In a same-day delivery world, does waiting two weeks to get paid make sense?
I am a big fan of Amazon Prime and its subsidiary Zappos which take a very similar approach to package delivery. On either Amazon or Zappos, one or two clicks to find the item you want, one click to order, (at least for Amazon), and boom - a day or at the most two days later the goods are at the door.
But even next day delivery isn't going to be good enough for these eCommerce leaders, the game is moving towards same-day delivery, at least for the larger markets. Whether these same-day deliveries will be facilitated by the usual shipping companies like FedEx and UPS, managed via centralized drop-off/pick-up locations and lockers, or even executed by Jeff Bezos' armada of flying drones, one thing is for certain - consumers are going to receive (and demand) goods even faster than ever before.
And it is not just package delivery where consumers expectations for speed are increasing. Who wants to wait 7-10 business days for concert or sports tickets to be printed and mailed? We just have a code on our iPhones scanned at the turnstile. Don't want to walk tediously through the aisles of the grocery store? Fire up an app, make a few selections, (or just tap 'Send me my usual order') and an hour or so later you are swimming in Ritz crackers, Campbell's soup, and Mountain Dew. Heck, even the drive-through at the Starbucks is not enough of a time saver, soon the Starbucks app and some GPS location chicanery will have your order waiting for you the instant you pull in to the lot, (and it will be paid for too).
I could go on and on like this, but you know the point - technology is making it possible to deliver goods and services and experiences of every type faster and faster - to the point where many of them are almost now 'on-demand' and in almost real time. And that is what we, the consumer, wants and demands.
While these trends are influencing all manner of enterprise and business technologies, call them consumerization of IT if you like, one area where the 'instant access' kind of paradigm has not really made any headway in HR tech is in the area of payroll - specifically in hourly payroll where most workers have to wait days if not weeks to actually get paid for the hours they have worked.
The main reason is the typical corporate payroll cycle for hourly workers - most often paid on a bi-weekly basis, one week or so after the two-week reporting period concludes. Hours logged on the first day of a cycle might not actually show up in a paycheck for something like 18 or 19 days. And that is kind of a drag for workers that might be living paycheck-to-paycheck to make ends meet. This kind of problem, workers having financial obligations that do not usually wait for the corporate payroll cycle to complete has led to the rise of the Payday loan indusry, where people can get loans/advances on their paychecks from third-parties, usually at ridiculously high interest rates. Workers do get early access to their pay, but at such a high cost that for many it just starts a cycle of debt and fees.
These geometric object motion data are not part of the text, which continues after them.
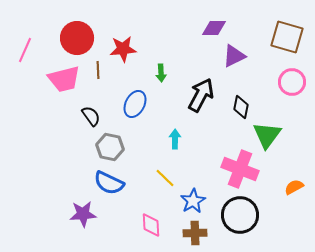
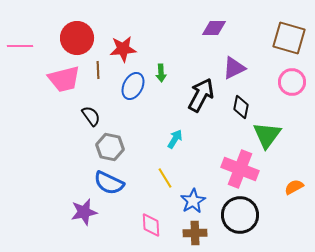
brown square: moved 2 px right, 1 px down
pink line: moved 5 px left, 4 px up; rotated 65 degrees clockwise
purple triangle: moved 12 px down
blue ellipse: moved 2 px left, 18 px up
cyan arrow: rotated 30 degrees clockwise
yellow line: rotated 15 degrees clockwise
purple star: moved 1 px right, 2 px up; rotated 8 degrees counterclockwise
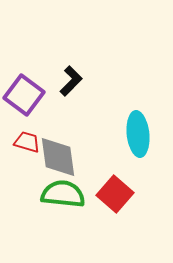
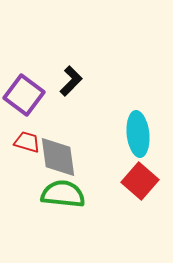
red square: moved 25 px right, 13 px up
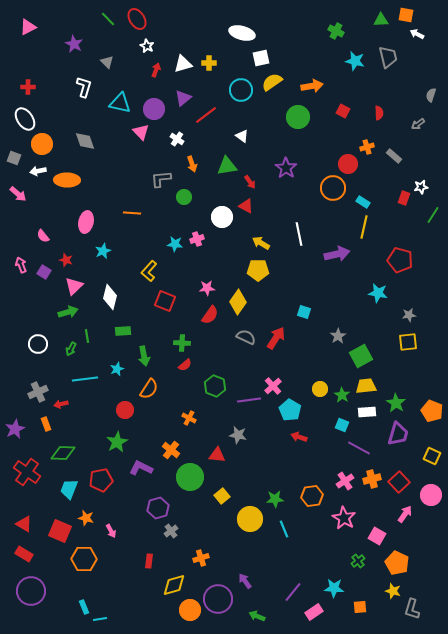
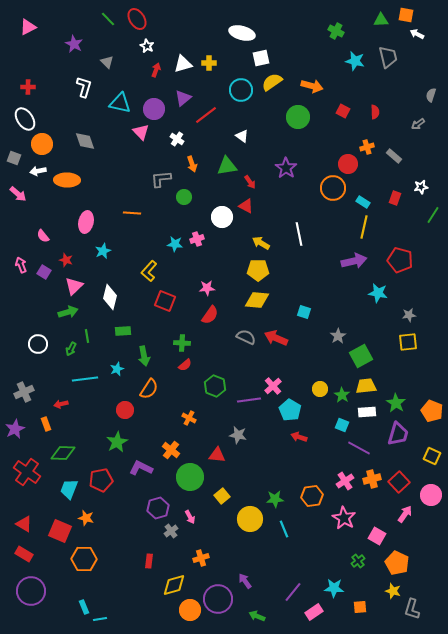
orange arrow at (312, 86): rotated 25 degrees clockwise
red semicircle at (379, 113): moved 4 px left, 1 px up
red rectangle at (404, 198): moved 9 px left
purple arrow at (337, 254): moved 17 px right, 7 px down
yellow diamond at (238, 302): moved 19 px right, 2 px up; rotated 60 degrees clockwise
red arrow at (276, 338): rotated 100 degrees counterclockwise
gray cross at (38, 392): moved 14 px left
pink arrow at (111, 531): moved 79 px right, 14 px up
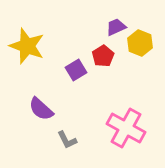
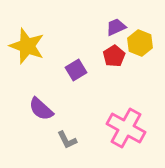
red pentagon: moved 11 px right
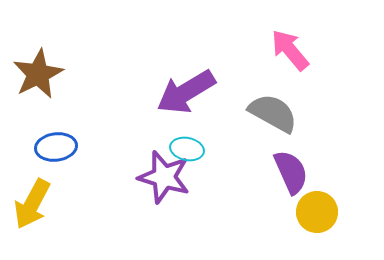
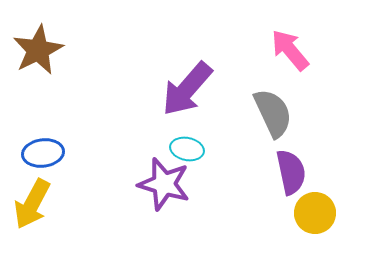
brown star: moved 24 px up
purple arrow: moved 1 px right, 3 px up; rotated 18 degrees counterclockwise
gray semicircle: rotated 36 degrees clockwise
blue ellipse: moved 13 px left, 6 px down
purple semicircle: rotated 12 degrees clockwise
purple star: moved 7 px down
yellow circle: moved 2 px left, 1 px down
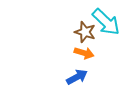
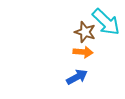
orange arrow: moved 1 px left, 1 px up; rotated 12 degrees counterclockwise
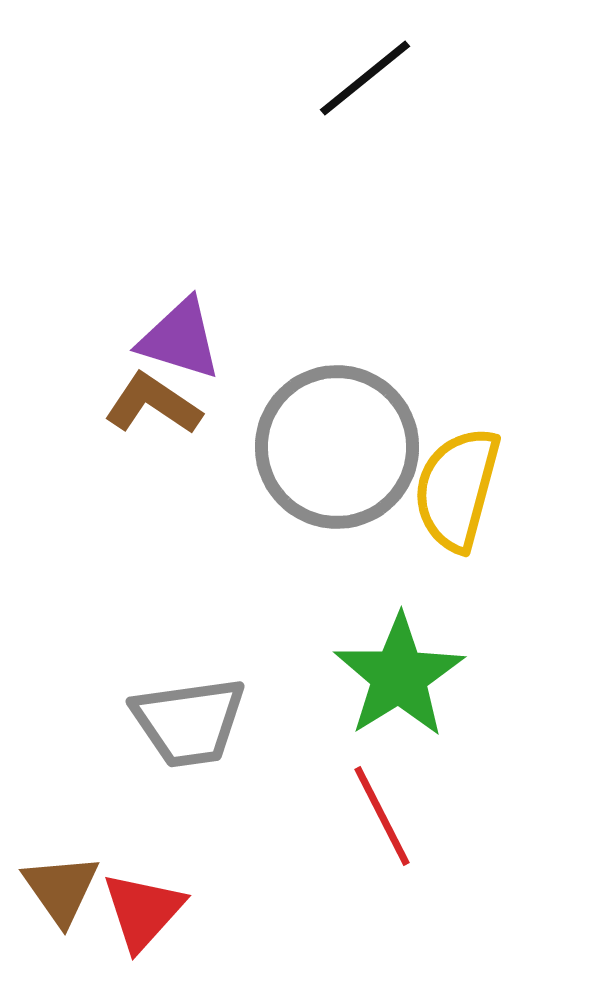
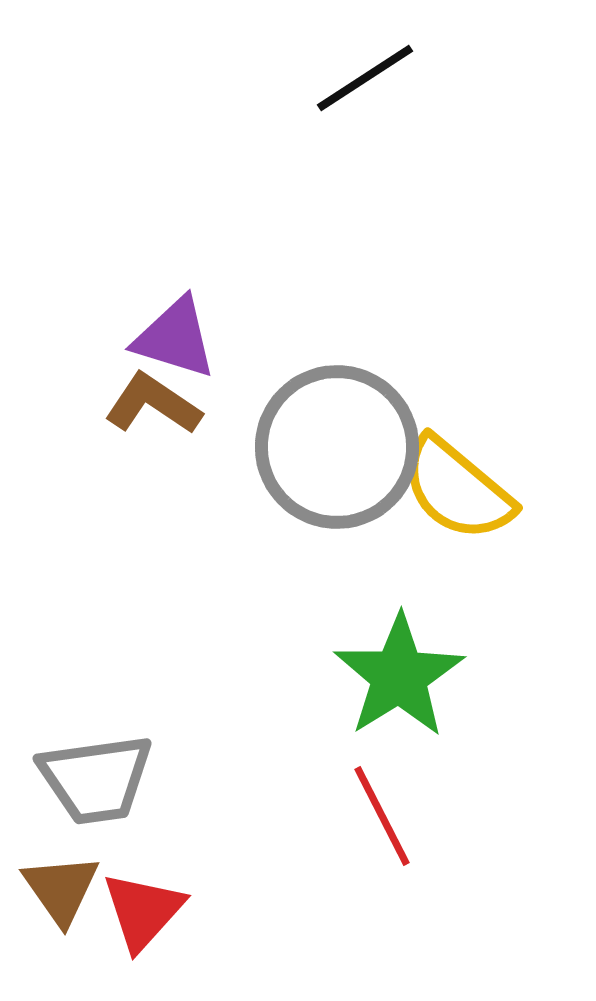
black line: rotated 6 degrees clockwise
purple triangle: moved 5 px left, 1 px up
yellow semicircle: rotated 65 degrees counterclockwise
gray trapezoid: moved 93 px left, 57 px down
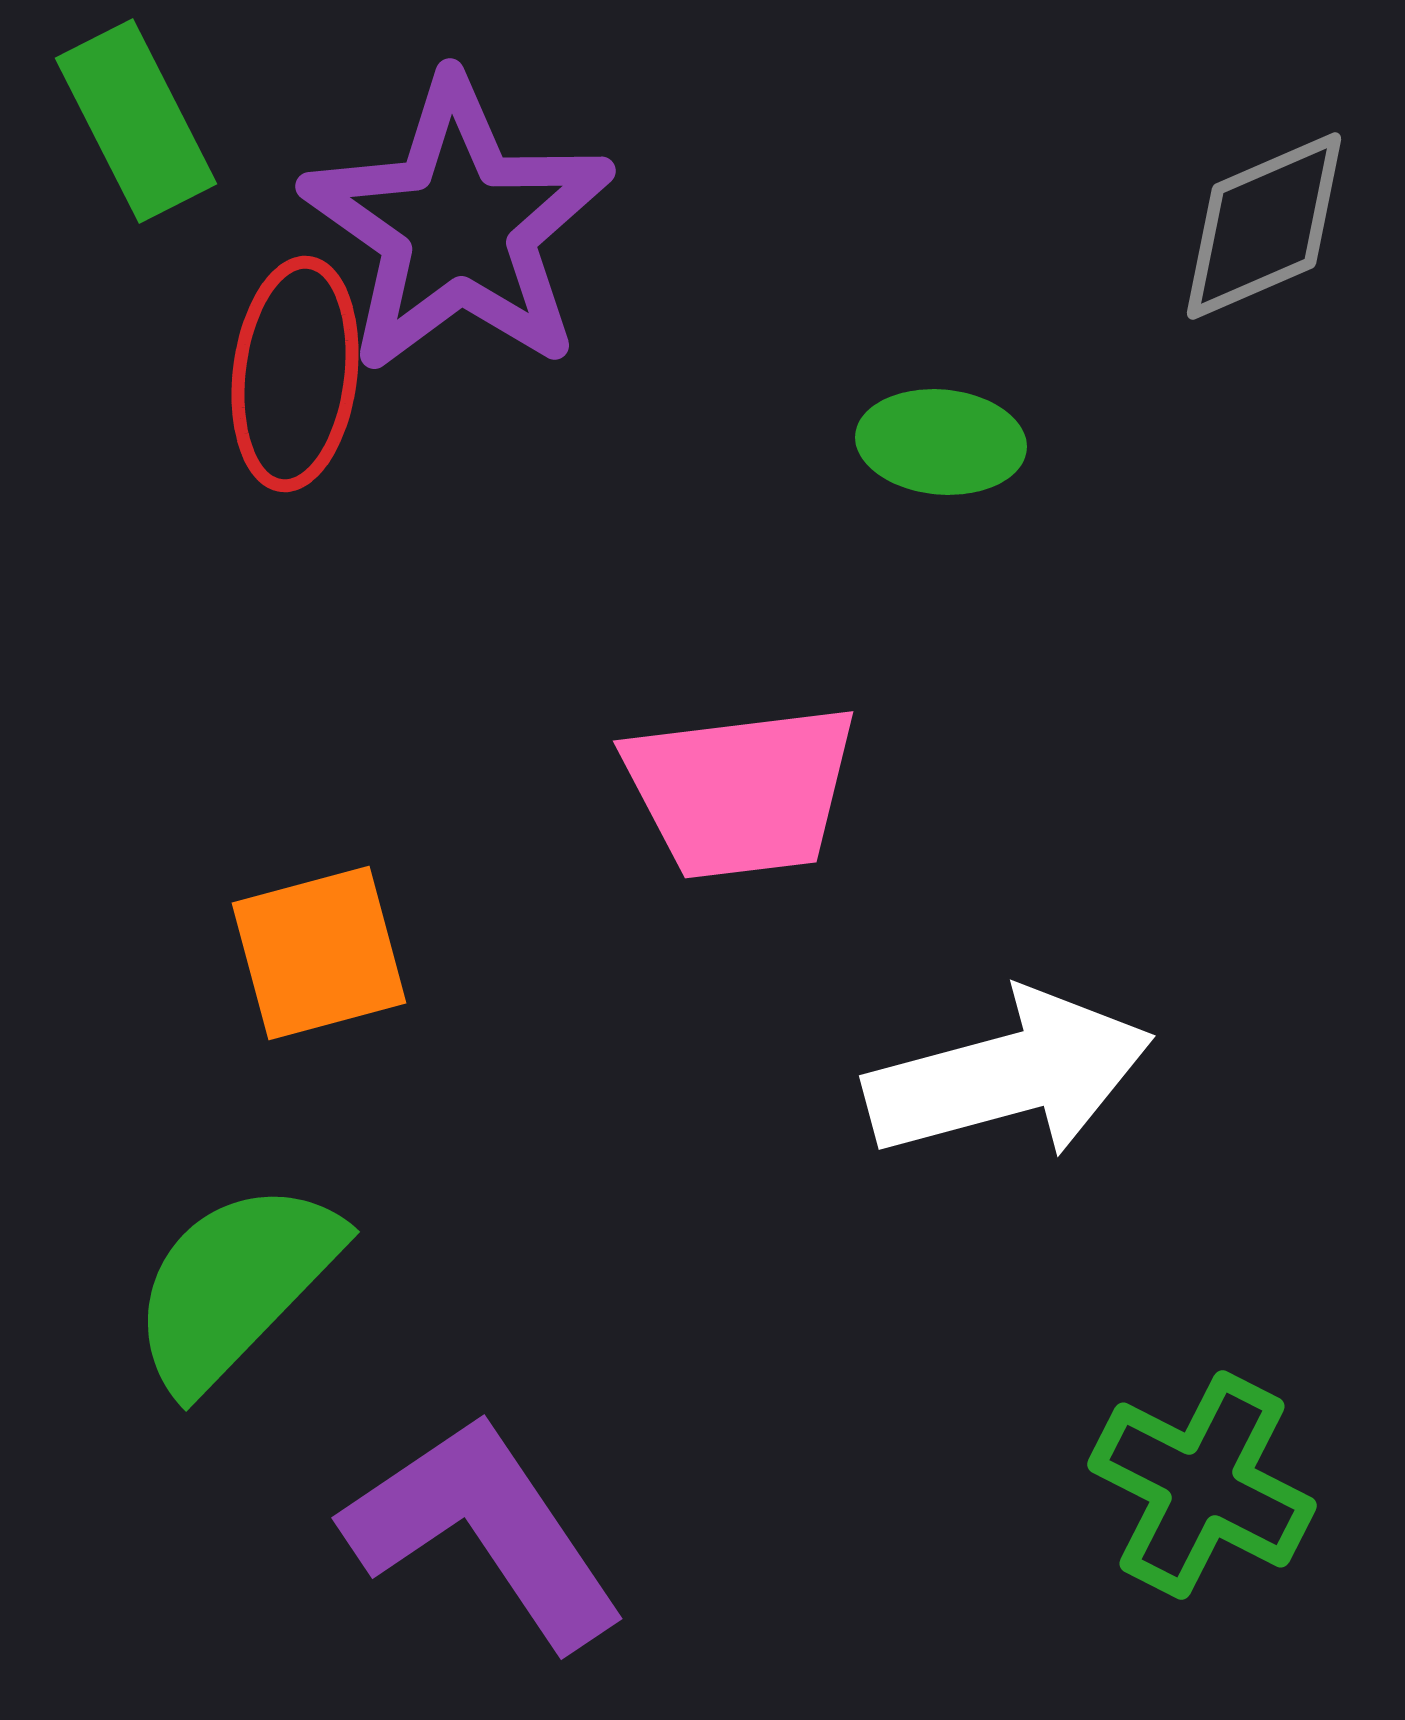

A new startup called ActiveHours is attempting to end the need for these kind nasty Payday lending practices with a platform modeled after a simple principle: Employees are entitled to the pay for the hours they have worked immediately after those hours are recorded. Here's how it works from a recent review in TechCrunch:
The Palo Alto, Calif.-based company has come up with a radical new way to charge for its mobile payment service that flips the lending model on its head. Activehours is selling a service that lets its customers get paid for the hours they work, without charging any interest on the payments that its clients receive. Users simply take a picture of their time sheet and specify how much money they would like to get paid from their earnings up to that point in the pay cycle.
The service means hourly workers can get paid as they go, enabling them to spend their wages however and whenever they see fit. Activehours only receives a service charge which is determined by the user themselves. The company has no set fees, nor does it charge interest on the money it disburses to customers.
Pretty simple, and kind of radical too. Employees take a picture of their time sheet, get verified by ActiveHours, then get essentially a free draw on their bi-weekly net pay at any time during the pay cycle, without have to pay the exorbitant kinds of fees and rates that the Payday lenders have typically demanded.
ActiveHours only gets paid through user-decided service charges, (a model while extremely worker-friendy, is certainly not sustainable, but still), and the employees can get at their earnings as they work, not only after some corporate-payroll calendar tells them they can.
Here is the money quote from ActiveHours founder Ram Palaniappan:
“Every year, more than $1 trillion of hourly pay is held back for two weeks because of the way pay cycles work today. Yet, more than half of hourly workers in the U.S. live paycheck-to-paycheck or borrow money to stay afloat,” said Ram Palaniappan, Activehours founder in a statement. “It doesn’t make sense to incur overdraft fees or take out payday loans when your workplace owes you money. If you work everyday, why can’t you get your pay every day?”
Kind of a good question, and one that ActiveHours is setting about trying to answer.
Note: I have never talked with anyone at ActiveHours and this is not a sponsored post in any way, I just think it is a cool idea.